==== Brano citato

Ma c’è timore che il vaccino anti-Covid possa non funzionare sulla variante italiana ? “Teoricamente no – risponde Caruso – Il vaccino genera una risposta complessa verso tante aree della proteina Spike. Anche se vi fossero alcuni anticorpi non in grado di riconoscere una zona mutata come quella in posizione 501 o 493, ce ne sarebbero sicuramente altri in grado di legarsi a porzioni non mutate della proteina. Il loro legame sarebbe sufficiente a impedire l’interazione tra Spike e recettore cellulare, anche solo per una sorta di ‘ingombro sterico’ che gli anticorpi creerebbero sulla superficie del virus. In poco tempo avremo comunque una risposta certa a questa domanda”. “L’alta carica virale presente nei tamponi di agosto e novembre” eseguiti sul paziente che non si negativizzava “ci ha permesso di isolare a Brescia i mutanti virali. Questo – sostiene Caruso – ci permetterà di cimentare questi virus con i sieri di pazienti Covid-19 ottenuti durante la prima ondata pandemica, e di valutare la capacità degli anticorpi di neutralizzare questa variante rispetto ai ceppi virali circolanti in precedenza. Appena disponibili, verranno valutati in modo analogo anche sieri di pazienti vaccinati. Io resto al momento ottimista“, conclude il presidente dei virologi italiani.

========
==== Dati in esame

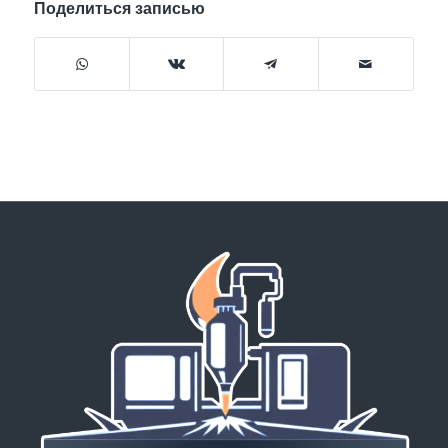
Поделиться записью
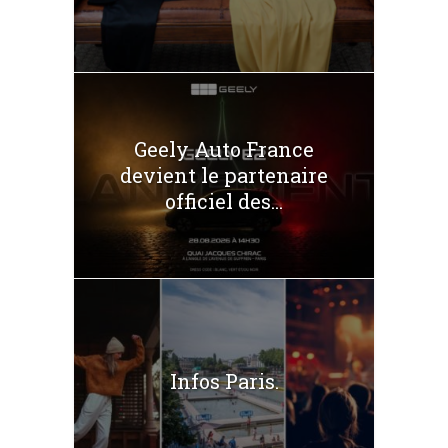
Geely Auto France
devient le partenaire
officiel des...
Infos Paris.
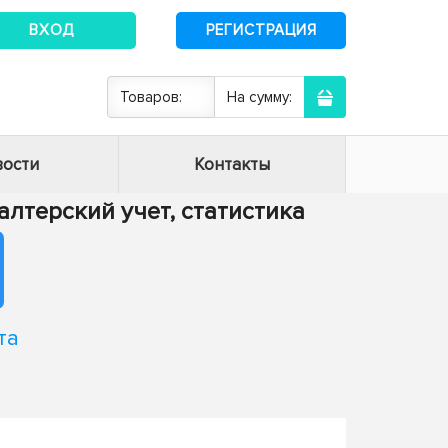
ВХОД
РЕГИСТРАЦИЯ
Товаров:
На сумму:
ости
Контакты
хгалтерский учет, статистика
та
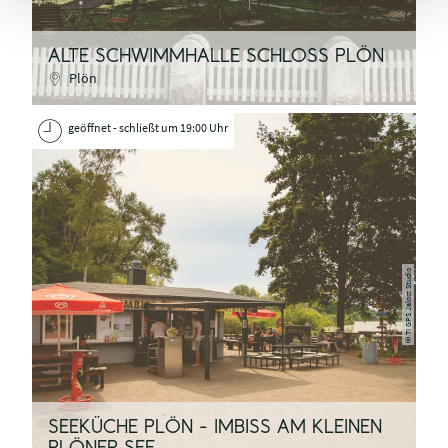
ALTE SCHWIMMHALLE SCHLOSS PLÖN
Plön
geöffnet - schließt um 19:00 Uhr
TI GPS Jalost Studio
©
SEEKÜCHE PLÖN - IMBISS AM KLEINEN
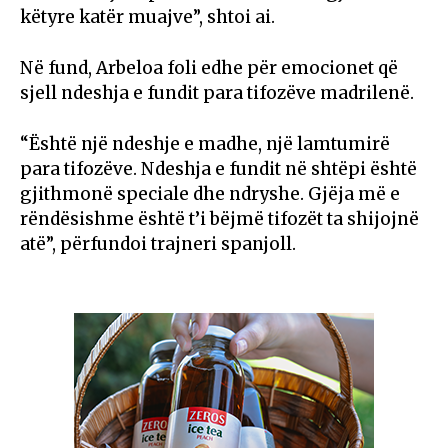
këtyre katër muajve”, shtoi ai.
Në fund, Arbeloa foli edhe për emocionet që
sjell ndeshja e fundit para tifozëve madrilenë.
“Është një ndeshje e madhe, një lamtumirë
para tifozëve. Ndeshja e fundit në shtëpi është
gjithmonë speciale dhe ndryshe. Gjëja më e
rëndësishme është t’i bëjmë tifozët ta shijojnë
atë”, përfundoi trajneri spanjoll.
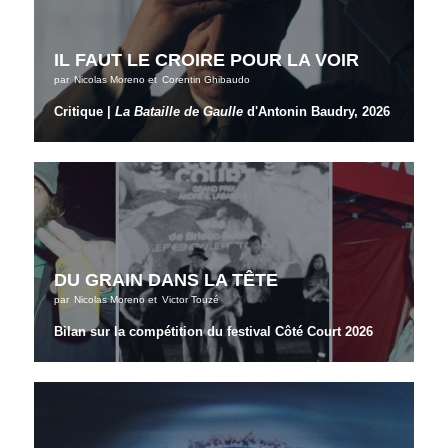
IL FAUT LE CROIRE POUR LA VOIR
par
Nicolas Moreno
et
Corentin Ghibaudo
Critique |
La Bataille de Gaulle
d'Antonin Baudry, 2026
DU GRAIN DANS LA TÊTE
par
Nicolas Moreno
et
Victor Touzé
Bilan sur la compétition du festival Côté Court 2026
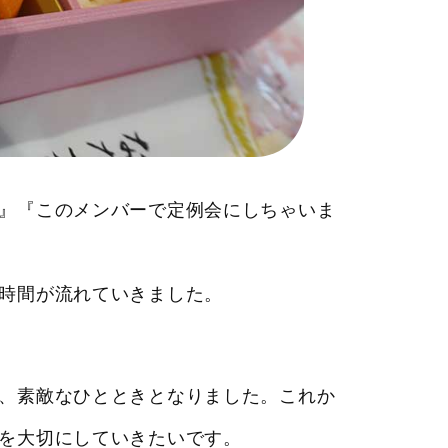
』『このメンバーで定例会にしちゃいま
時間が流れていきました。
、素敵なひとときとなりました。これか
を大切にしていきたいです。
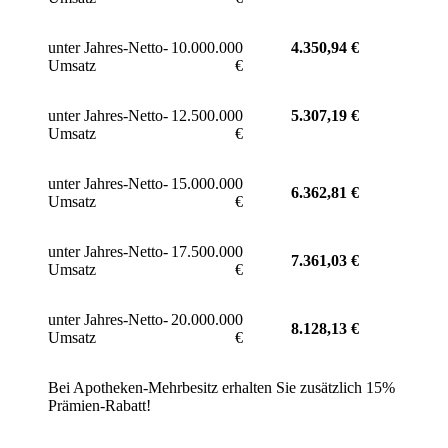
unter Jahres-Netto-
10.000.000
4.350,94 €
Umsatz
€
unter Jahres-Netto-
12.500.000
5.307,19
€
Umsatz
€
unter Jahres-Netto-
15.000.000
6.362,81
€
Umsatz
€
unter Jahres-Netto-
17.500.000
7.361,03
€
Umsatz
€
unter Jahres-Netto-
20.000.000
8.128,13
€
Umsatz
€
Bei Apotheken-Mehrbesitz erhalten Sie zusätzlich 15%
Prämien-Rabatt!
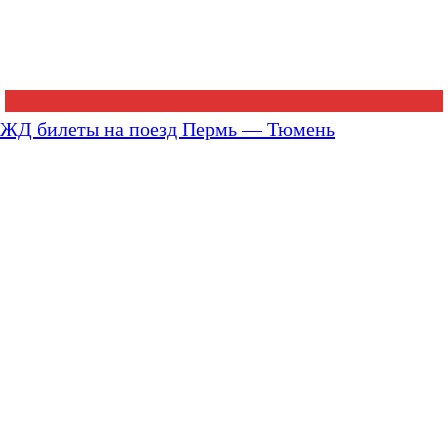
ЖД билеты на поезд Пермь — Тюмень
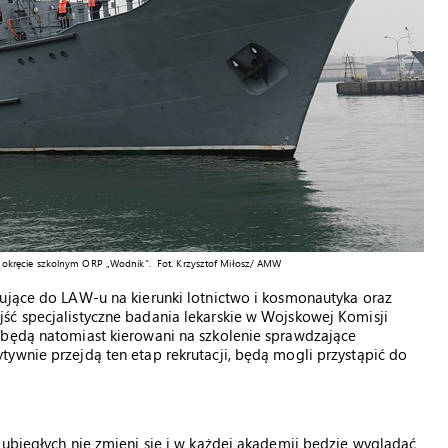
 okręcie szkolnym ORP „Wodnik”. Fot. Krzysztof Miłosz/ AMW
kujące do LAW-u na kierunki lotnictwo i kosmonautyka oraz
ść specjalistyczne badania lekarskie w Wojskowej Komisji
 będą natomiast kierowani na szkolenie sprawdzające
ywnie przejdą ten etap rekrutacji, będą mogli przystąpić do
 ubiegłych nie zmieni się i w każdej akademii będzie wyglądać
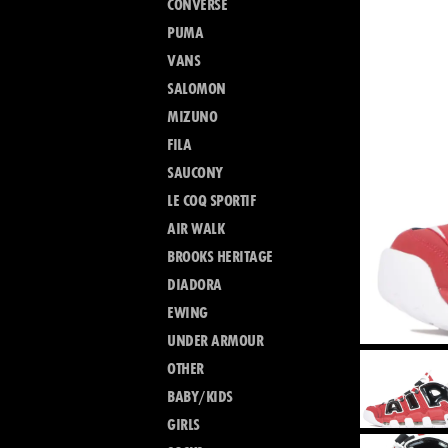
CONVERSE
PUMA
VANS
SALOMON
MIZUNO
FILA
SAUCONY
LE COQ SPORTIF
AIR WALK
BROOKS HERITAGE
DIADORA
EWING
UNDER ARMOUR
OTHER
BABY/KIDS
GIRLS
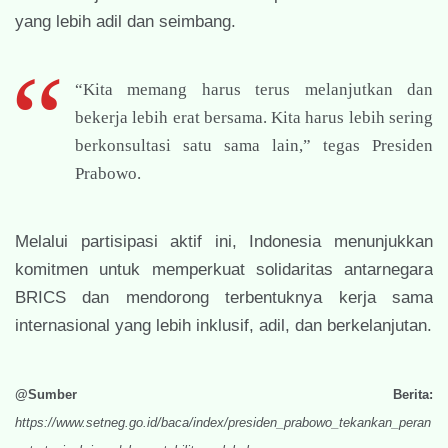
yang lebih adil dan seimbang.
“Kita memang harus terus melanjutkan dan
bekerja lebih erat bersama. Kita harus lebih sering
berkonsultasi satu sama lain,” tegas Presiden
Prabowo.
Melalui partisipasi aktif ini, Indonesia menunjukkan
komitmen untuk memperkuat solidaritas antarnegara
BRICS dan mendorong terbentuknya kerja sama
internasional yang lebih inklusif, adil, dan berkelanjutan.
@Sumber Berita:
https://www.setneg.go.id/baca/index/presiden_prabowo_tekankan_peran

========

▸ Consegna A
Con quali verbi il brano sulla variante italiana introduce le parole di Caruso? Elencali tutti.
▸ Consegna B
Riprendi il brano sulla variante italiana dalla sua ultima frase e prosegui con qualche frase nuova.

▸ Soluzione A
risponde, sostiene, conclude

▸ Soluzione B
Pregliasco: “Sarà cruciale studiare la variante italiana anche per il vaccino”

E’ interessante questo studio italiano che suggerisce che, chissà, la variante inglese” del coronavirus Sars-CoV-2 “magari non è neanche nata in Inghilterra, ma in Gb sono solo riusciti a individuarla per primi. Studiare le varianti è importante e questi studi di notevole valore per la capacità tecnica dei colleghi mostrano che bisogna andare in questa direzione velocemente per verificare anche l’efficacia del vaccino. In parallelo questi approfondimenti, queste indagini di secondo livello sono assolutamente necessarie“. Il virologo dell’università degli Studi di Milano, Fabrizio Pregliasco, commenta così all’Adnkronos Salute la scoperta a Brescia della variante di Sars-CoV-2.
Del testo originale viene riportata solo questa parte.